Regarding variability, it can be stated that this level of variance is strongest in cluster 1, less pronounced in cluster 2, and least pronounced in cluster 3. In other words, cluster 3 is morphologically most consistent, while cluster 1 comprises pieces which are morphologically more diverse (Suppl. 9).

Taking these three clusters, we see five groups of traditional types (Table 1), those being related exclusively to cluster 1 (n = 3), cluster 2 (n = 5), or cluster 3 (n = 2), and those occurring in at least two (n = 7) or all three clusters (n = 4). It thus seems that half of the types do not reflect the main statistical criteria for their morphological distinction. This becomes even more important considering that the 4 types occurring in all clusters encompass 69% of all recorded objects (n = 183). Given that types exclusively attributed to a single cluster usually occur in small numbers, it can be assumed that with increasing numbers, the probability rises that types are attributed to more than one cluster. Moreover, only two assemblages comprise specimens exclusively attributed to a single cluster. This pattern does not seem to be linked to their geographic location. The rather low influence of the geographic location of the analyzed assemblages either in Lower Austria or Moravia is also reflected in the RDA with location as a canonical variable, where 5% of the observed variance is explained by the geographic position of the sites (Suppl. 8). This finding is unexpected since well-discernable spatial signals in the composition of lithic tool assemblages have also been observed for Magdalenian assemblages in central Europe (Maier, 2015) as well as the middle and final Gravettian in France (Klaric et al., 2009; Vignoles et al., 2021). Chronologically, however, projectiles of cluster three occur predominantly in the older assemblages > 30 ka cal BP (77%), while about two-thirds of specimens from cluster 2 occur in the younger assemblages < 30 ka cal BP (63%). Cluster 1, however, shows a rather even ratio of 54% in the older and 46% in the younger assemblages (Table 1).

A question arising from the high number of 21 traditional types is if all recorded objects can indeed be regarded as projectiles. Since it is not always possible to unequivocally infer function from form, we examine the tip angle as a functional element of artifacts to see whether they could serve—in principle—as projectiles. Measuring angles on artifacts is not trivial. If the tapering is not constant, as is often the case in lithic artifacts, the outcome is influenced by the points chosen to measure the angle. In these cases, it makes a difference if the angle is measured from the position where an artifact starts getting narrower or from two points closer to the tip. Since deviations from constant tapering in lithic projectiles are usually towards more convex shapes (rather than towards concave shapes as observable for borers), measuring the angle at two points towards the tip returns systematically higher values, thus reducing the risk of underestimating tip angles. For this reason, we opted for angle measurements between the tip and its two closest measurement points (see Suppl. 2.3). We use traditional arithmetic means of angles (circular data) for reasons of comparison to older data sets instead of other statistical tools for circular data (e.g., Pewsey et al., 2013).

» **Raw data**:
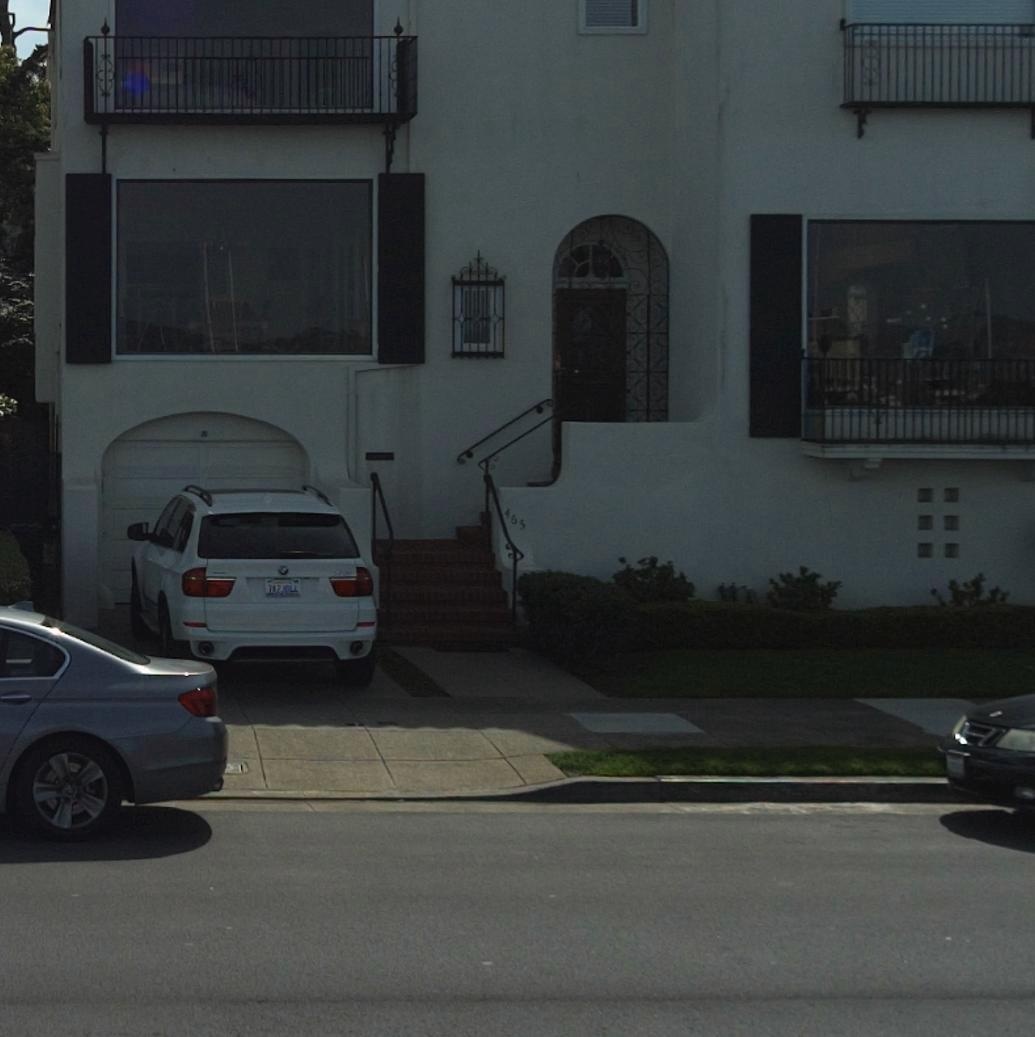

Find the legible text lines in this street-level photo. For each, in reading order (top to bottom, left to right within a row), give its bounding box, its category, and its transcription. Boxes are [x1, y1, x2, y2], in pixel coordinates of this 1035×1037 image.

[502, 506, 529, 532] StreetNumber: 465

» **Stated problem 1**: In the passage on projectile clusters, rewrite the stretch starting with "Regarding variability, it" and going on through "diverse (Suppl. 9).", changing "morphologically" to "formally".
» **Stated problem 2**: List every literature citation (author and year) given in the passage on projectile clusters.
» **Stated problem 3**: Pick up the passage on projectile clusters after its final sentence and carry it on.

» **Answer 1**:
Regarding variability, it can be stated that this level of variance is strongest in cluster 1, less pronounced in cluster 2, and least pronounced in cluster 3. In other words, cluster 3 is formally most consistent, while cluster 1 comprises pieces which are formally more diverse (Suppl. 9).

» **Answer 2**:
Maier, 2015
Klaric et al., 2009
Vignoles et al., 2021
Pewsey et al., 2013

» **Answer 3**:
For projectiles to be functionable, an upper tip angle of 55° has been suggested (Beckhoff, 1966). With tip angles at around 51° and 47°, respectively, artifacts in both clusters are below the threshold of 55°. The tip angles fall below the mean tip angles recorded for early Late Pleistocene point assemblages from Ethiopia, ranging between 53° and 64° (Sahle & Brooks, 2019). They prove to be below Middle Paleolithic points from Bouheben, France, at 63.8° as well as late Middle Stone Age points from South Africa ranging from 68.3° to 61.9° (Villa & Lenoir, 2006). Moreover, the tip angles overlap with the values of projectiles from the French Upper Paleolithic (Peterkin, 1993). They are, however, clearly above values between 30° and 40° considered to work best for projectiles (Friis-Hansen, 1990). They are also above mean values found for Late Paleolithic projectiles of the Federmesser-Gruppen and Ahrensburgian of about 39° (Dev & Riede, 2012) or the Swiderian willow leaf points (40°) and tanged points (33°) (Serwatka, 2018). Since measuring the angle between the tip and the widest point of the pieces would reduce the angles significantly, we conclude that we are well within the spectrum of functionable projectiles.

Diachronic Development of Material Culture and the Identification of Evolutionary Trends

The course of cultural evolution involves stochastic change and directed trends. A directed trend, in this sense, is everything that departs from stochastic change, therefore including also stabilizing effects and periods of unaltered stasis in traits, and is usually seen as the result of selection (Brantingham & Perreault, 2010). Importantly, selection in this regard must not be confused with individual decision-making or active choice. Rather, it is a macroevolutionary process during which two or more alternative variants with unequal performance come under selective pressure from the social or natural environment, leading to differential reproduction of these variants within a community of cultural transmission throughout generations. This pressure, however, is neither evenly distributed over all material culture traits, nor is it constant through time, but varies according to changes in the natural and social environment. If selective pressure is strong, traits should show directed trends or stasis, while under low selective pressure, traits are free to develop more randomly and thus should show no or only weakly directed trends. Changes in the trending behavior of morphological traits might thus allow to infer shifts in selective pressure (Dunnell, 1978; Neiman, 1995; Rogers & Ehrlich, 2008; Brantingham & Perreault, 2010; Creanza et al., 2017).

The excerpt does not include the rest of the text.